In the same way whisky has its hard-core enthusiasts who are authorities on the subject in their own right, certain rums have developed a cult following which has driven up the cost of bottlings of certain styles from certain distilleries. High ester rums, for example, are a source of great fervour among rum fans.
Jamaica is arguably the godfather of this style, with Réunion Island and a few other French territories also famed for this funky rum that in many cases wasn’t produced for consumption. Part of its appeal, according to Daniele Bondi from La Maison & Velier, is that high esters satiate in a way that whisky currently does not – on the matter of fermentation.
“Historically, whisky has never spoken about raw materials or about the fermentation,” Bondi says. “Whisky normally speaks about the ageing, the master blender, and the magic. Here it is more a matter of raw materials so it is another point of view.”
The home of funky, high ester rums: Hampden Estate, @fredimarcarini
This point of difference and palate-altering taste is gaining in popularity. Bondi and others are quick to caution that it might be unwise to follow high ester count alone, in the same way whisky fans have pursued age statements.
“It’s important not to chase the highest level of ester regardless the quality,” he says. “Esters are classified by quantity, and we know that connoisseurs love numbers on label, like for the ageing, where the worst mistake is the highest number equals the best. Also in ester amount this is a mistake: what is important is the balance of the product.”
Another comparison that can be drawn with the whisky world and collectability is mothballed and closed distilleries. There have been several significant closures in the rum world – Caroni arguably being the most devastating to rum enthusiasts almost 20 years ago.

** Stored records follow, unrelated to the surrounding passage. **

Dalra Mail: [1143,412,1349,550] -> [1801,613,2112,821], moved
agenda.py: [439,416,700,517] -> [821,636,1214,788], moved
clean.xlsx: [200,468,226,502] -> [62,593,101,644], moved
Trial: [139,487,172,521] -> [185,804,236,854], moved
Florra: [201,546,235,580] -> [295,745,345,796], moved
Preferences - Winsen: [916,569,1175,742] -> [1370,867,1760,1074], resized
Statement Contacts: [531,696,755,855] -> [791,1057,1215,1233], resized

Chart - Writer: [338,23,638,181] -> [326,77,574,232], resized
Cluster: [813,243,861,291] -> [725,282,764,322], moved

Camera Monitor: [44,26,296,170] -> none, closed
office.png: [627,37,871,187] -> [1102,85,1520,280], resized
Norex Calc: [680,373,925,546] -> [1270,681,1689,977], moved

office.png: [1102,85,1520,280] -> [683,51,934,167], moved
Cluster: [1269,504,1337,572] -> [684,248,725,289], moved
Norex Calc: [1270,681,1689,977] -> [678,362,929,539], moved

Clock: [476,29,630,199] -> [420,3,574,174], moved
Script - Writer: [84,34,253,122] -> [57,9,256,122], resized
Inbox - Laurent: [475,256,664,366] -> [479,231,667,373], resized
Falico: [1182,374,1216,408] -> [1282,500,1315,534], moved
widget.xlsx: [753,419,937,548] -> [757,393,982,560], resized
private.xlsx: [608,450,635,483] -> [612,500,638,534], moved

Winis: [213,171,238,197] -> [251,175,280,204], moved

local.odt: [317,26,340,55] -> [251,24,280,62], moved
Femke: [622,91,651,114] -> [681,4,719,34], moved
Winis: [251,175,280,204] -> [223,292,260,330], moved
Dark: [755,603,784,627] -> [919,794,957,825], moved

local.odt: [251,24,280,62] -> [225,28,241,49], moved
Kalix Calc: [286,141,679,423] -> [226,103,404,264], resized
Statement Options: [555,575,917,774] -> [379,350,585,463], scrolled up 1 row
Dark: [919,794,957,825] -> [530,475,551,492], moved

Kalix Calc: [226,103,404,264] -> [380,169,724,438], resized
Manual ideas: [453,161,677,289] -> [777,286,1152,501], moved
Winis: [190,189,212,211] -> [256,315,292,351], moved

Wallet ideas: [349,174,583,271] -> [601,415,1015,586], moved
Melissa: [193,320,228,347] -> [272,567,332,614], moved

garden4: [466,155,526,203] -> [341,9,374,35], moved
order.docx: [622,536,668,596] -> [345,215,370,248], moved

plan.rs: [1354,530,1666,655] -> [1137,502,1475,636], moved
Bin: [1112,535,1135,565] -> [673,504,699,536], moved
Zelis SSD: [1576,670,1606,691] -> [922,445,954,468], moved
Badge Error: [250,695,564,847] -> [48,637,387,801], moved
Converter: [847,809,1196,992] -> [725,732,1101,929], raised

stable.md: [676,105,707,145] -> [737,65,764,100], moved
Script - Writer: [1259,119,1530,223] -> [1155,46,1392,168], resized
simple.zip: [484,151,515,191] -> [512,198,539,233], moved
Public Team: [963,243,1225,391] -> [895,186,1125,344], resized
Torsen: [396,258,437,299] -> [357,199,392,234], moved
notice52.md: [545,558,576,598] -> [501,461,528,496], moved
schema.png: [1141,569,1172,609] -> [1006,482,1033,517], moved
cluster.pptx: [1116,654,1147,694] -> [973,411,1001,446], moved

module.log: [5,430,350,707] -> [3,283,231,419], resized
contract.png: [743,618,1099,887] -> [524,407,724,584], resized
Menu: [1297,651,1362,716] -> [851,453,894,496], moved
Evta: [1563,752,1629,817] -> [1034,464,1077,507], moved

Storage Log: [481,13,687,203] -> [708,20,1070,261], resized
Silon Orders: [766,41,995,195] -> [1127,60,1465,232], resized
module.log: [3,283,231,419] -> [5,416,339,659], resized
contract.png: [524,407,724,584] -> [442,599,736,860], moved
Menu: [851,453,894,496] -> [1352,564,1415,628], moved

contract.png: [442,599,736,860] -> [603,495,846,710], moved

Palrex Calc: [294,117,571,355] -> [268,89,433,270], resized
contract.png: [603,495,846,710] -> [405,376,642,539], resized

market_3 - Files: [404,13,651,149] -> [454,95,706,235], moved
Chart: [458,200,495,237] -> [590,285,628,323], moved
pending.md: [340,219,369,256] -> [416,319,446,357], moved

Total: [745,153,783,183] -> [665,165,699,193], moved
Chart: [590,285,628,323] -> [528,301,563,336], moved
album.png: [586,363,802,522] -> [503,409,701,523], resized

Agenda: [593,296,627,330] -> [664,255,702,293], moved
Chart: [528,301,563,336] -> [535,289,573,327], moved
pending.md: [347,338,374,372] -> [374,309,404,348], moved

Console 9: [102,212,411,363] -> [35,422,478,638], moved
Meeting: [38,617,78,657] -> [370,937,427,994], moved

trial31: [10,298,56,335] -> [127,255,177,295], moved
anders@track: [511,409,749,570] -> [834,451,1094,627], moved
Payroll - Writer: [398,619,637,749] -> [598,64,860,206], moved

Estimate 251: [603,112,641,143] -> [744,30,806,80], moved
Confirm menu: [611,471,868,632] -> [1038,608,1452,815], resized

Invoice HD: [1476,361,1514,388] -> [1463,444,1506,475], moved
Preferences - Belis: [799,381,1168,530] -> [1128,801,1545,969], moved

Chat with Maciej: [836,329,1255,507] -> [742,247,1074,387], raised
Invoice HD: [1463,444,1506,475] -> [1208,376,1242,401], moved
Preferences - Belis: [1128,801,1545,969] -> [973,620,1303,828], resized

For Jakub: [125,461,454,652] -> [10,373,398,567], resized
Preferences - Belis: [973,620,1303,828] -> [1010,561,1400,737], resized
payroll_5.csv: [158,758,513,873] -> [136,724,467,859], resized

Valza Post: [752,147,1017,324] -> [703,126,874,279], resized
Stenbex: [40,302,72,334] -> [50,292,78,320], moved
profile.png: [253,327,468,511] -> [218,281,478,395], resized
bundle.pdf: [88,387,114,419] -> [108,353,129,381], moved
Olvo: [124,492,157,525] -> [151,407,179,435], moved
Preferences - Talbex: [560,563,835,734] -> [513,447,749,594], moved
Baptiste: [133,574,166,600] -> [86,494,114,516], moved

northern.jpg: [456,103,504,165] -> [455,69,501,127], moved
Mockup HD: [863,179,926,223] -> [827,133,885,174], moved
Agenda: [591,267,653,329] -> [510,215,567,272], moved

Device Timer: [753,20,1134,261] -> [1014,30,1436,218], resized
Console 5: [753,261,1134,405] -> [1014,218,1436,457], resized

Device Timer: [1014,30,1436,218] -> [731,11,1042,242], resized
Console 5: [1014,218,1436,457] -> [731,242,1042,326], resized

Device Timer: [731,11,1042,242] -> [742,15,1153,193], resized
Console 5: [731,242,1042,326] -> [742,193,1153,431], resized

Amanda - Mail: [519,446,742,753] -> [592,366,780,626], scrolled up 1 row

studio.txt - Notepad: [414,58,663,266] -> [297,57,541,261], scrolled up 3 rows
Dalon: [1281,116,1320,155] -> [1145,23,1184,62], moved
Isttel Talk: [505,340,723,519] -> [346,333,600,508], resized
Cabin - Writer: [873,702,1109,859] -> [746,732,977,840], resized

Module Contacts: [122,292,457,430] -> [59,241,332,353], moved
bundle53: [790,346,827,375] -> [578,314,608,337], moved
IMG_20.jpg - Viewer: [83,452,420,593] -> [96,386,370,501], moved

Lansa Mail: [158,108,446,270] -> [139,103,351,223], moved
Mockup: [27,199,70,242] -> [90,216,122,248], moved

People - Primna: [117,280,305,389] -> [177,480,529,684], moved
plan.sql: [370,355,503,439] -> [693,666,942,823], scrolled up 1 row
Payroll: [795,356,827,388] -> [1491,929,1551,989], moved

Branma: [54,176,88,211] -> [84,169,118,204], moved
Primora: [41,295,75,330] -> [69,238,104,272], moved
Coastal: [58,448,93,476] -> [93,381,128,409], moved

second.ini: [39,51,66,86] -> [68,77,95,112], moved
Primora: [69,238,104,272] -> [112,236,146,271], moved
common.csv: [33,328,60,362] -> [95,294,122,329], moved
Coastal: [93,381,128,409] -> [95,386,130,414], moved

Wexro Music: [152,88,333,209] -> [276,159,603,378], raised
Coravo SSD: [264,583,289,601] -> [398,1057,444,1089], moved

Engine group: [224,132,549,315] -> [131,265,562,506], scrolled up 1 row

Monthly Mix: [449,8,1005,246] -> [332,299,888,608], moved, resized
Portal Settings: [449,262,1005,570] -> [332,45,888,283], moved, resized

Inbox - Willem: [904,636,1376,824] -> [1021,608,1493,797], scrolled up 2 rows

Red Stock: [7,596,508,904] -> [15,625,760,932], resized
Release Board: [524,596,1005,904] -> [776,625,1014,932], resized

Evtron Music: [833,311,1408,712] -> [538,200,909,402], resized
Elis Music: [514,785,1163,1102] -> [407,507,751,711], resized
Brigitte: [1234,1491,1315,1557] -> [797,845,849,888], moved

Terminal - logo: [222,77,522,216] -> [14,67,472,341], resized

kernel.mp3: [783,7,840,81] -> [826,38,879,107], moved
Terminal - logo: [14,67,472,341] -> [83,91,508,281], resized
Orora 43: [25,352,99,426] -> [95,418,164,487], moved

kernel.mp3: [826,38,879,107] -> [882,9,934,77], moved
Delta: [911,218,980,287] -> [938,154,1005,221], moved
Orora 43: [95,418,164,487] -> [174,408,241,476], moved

Blends from closed distilleries, proprietary bottlings from a single distillery, and rums that have been produced via methods that have long since been lost have all become collectors’ items and driven scarcity in the category.
While there is a market for these collectors’ items, Wilson feels true excitement towards rums that are currently flying under the radar.
“You can get tremendous rums for incredible value and have something really enjoyable to explore,” he adds. “This may not always be the case though – we are already starting to see incredible demand for rums like Foursquare, Velier, and Caroni bottlings, all of which command multiple times their retail price at auction mere days after they are launched and sold out.
“Even with the demand for rum going up, it is still incredible value when compared to liquid of a similar quality from the whisky categories.”
For many reasons, we’re in the eye of a perfect storm for rum. Its high quality credentials, point of difference, and the tireless campaigning of certain individuals to put an end to the nefarious practices of some, ensure that rum is finally having its time in the sunshine.
“If ever there was a time to build your rum collection, it was 10 years ago,” Wilson says. “The next best time is right now.”